Counter terrorism police are leading the investigation, which is focusing on identifying the unknown substance that caused the two to become critically ill, and assessing whether there is any "criminal activity" that may have taken place.
Wiltshire police have confirmed that a number of emergency services personnel received medical attention after responding to the incident, with one person receiving ongoing treatment.
The pair "did not have any visible injuries and were taken to Salisbury District Hospital," authorities said. "They are currently being treated for suspected exposure to an unknown substance. Both are currently in a critical condition in intensive care."
The combination of a former Russian intelligence officer and contact with a potentially poisonous substance has led to comparisons with the 2006 poisoning of Russian spy Alexander Litvinenko, who died after drinking tea laced with radioactive polonium at a London hotel.
A long-running British inquiry found the Russian state to be culpable and suggested that Russian President Vladimir Putin may have ordered the assassination.

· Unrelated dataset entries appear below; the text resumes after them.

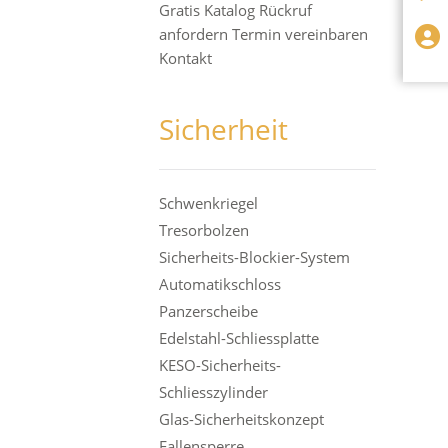
Gratis Katalog
Rückruf
anfordern
Termin vereinbaren
Kontakt
Sicherheit
Schwenkriegel
Tresorbolzen
Sicherheits-Blockier-System
Automatikschloss
Panzerscheibe
Edelstahl-Schliessplatte
KESO-Sicherheits-
Schliesszylinder
Glas-Sicherheitskonzept
Fallensperre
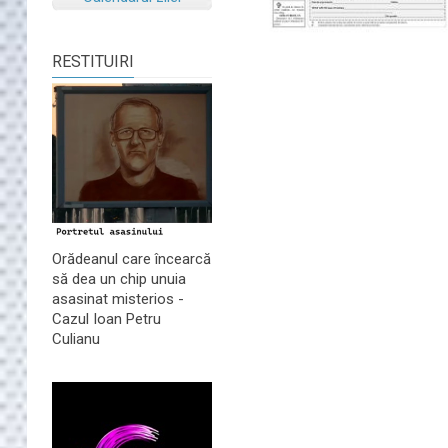
RESTITUIRI
Orădeanul care încearcă
să dea un chip unuia
asasinat misterios -
Cazul Ioan Petru
Culianu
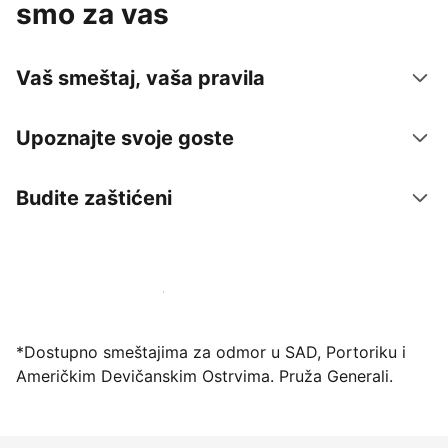
smo za vas
Vaš smeštaj, vaša pravila
Upoznajte svoje goste
Budite zaštićeni
Registrujte svoj objekat već danas
*Dostupno smeštajima za odmor u SAD, Portoriku i
Američkim Devičanskim Ostrvima. Pruža Generali.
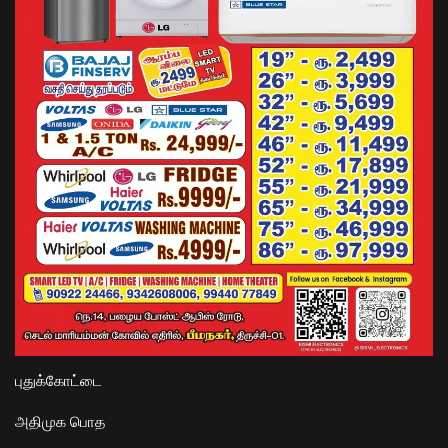
புதுக்கோட்டை
அதிமுக பொத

Speaking in the House of Commons on Tuesday, Boris Johnson warned that if any foreign state had taken actions on British soil, the British government would respond "robustly."
"It is too early to speculate as to the precise nature of the crime or attempted crime that has taken place in Salisbury," Johnson said. "If those suspicions prove to be well-founded, then this Government will take whatever measures we deem necessary to protect the lives of the people in this country, our values and our freedoms."

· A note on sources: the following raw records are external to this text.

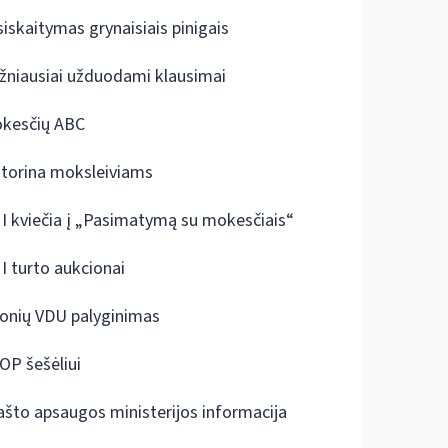
siskaitymas grynaisiais pinigais
žniausiai užduodami klausimai
kesčių ABC
ktorina moksleiviams
I kviečia į „Pasimatymą su mokesčiais“
I turto aukcionai
onių VDU palyginimas
OP šešėliui
ašto apsaugos ministerijos informacija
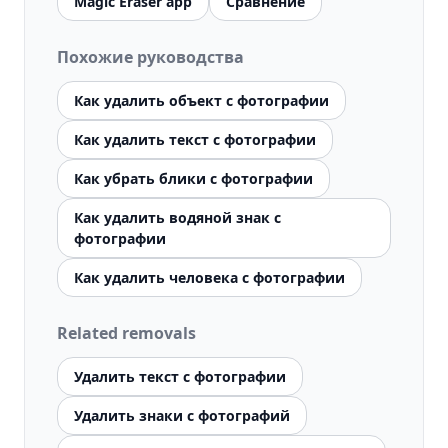
Magic Eraser app
Сравнение
Похожие руководства
Как удалить объект с фотографии
Как удалить текст с фотографии
Как убрать блики с фотографии
Как удалить водяной знак с
фотографии
Как удалить человека с фотографии
Related removals
Удалить текст с фотографии
Удалить знаки с фотографий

He added that the government would look at sanctions as possible punitive measures.
On Tuesday morning, Kremlin spokesman Dimitri Peskov told journalists that Moscow was willing to help in the investigation, but that Russia had no information on what could have been behind the incident.

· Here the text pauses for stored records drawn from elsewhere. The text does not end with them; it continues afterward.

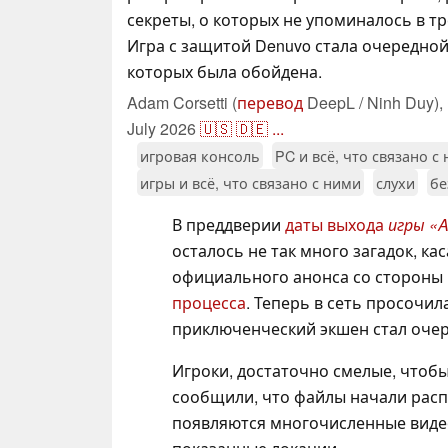
секреты, о которых не упоминалось в тре
Игра с защитой Denuvo стала очередной 
которых была обойдена.
Adam Corsetti (
перевод
DeepL / Ninh Duy),
July 2026
🇺🇸
🇩🇪
...
игровая консоль
PC и всё, что связано с
игры и всё, что связано с ними
слухи
бе
В преддверии
даты выхода
игры «A
осталось не так много загадок, к
официального анонса со стороны 
процесса
. Теперь в сеть просочи
приключенческий экшен стал оче
Игроки, достаточно смелые, чтоб
сообщили, что файлы начали распр
появляются многочисленные виде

"We see this tragic situation, but we don't have information on what could have led to this, what he was engaged in," he said.
An Italian restaurant, Zizzi's, in the center of Salisbury and The Bishop’s Mill pub in The Maltings shopping center remain closed Monday in connection to the incident.
Police officers were seen speaking to staff inside Zizzi’s on Monday night after it was closed "as a precaution," according to police on the scene who spoke with local journalists.
Skripal was sentenced in Russia to 13 years for treason in 2006 for allegedly spying for British intelligence services and passing secrets to MI6 since the late 1990s. He allegedly received more than $100,000 for sharing the identities of Russian agents in Europe.
In 2010, Skripal was exchanged with four other Russians for 10 U.S. citizens working as Russian agents under deep cover in the U.S. He was officially pardoned the following year in a decree signed by then-Russian President Dmitry Medvedev.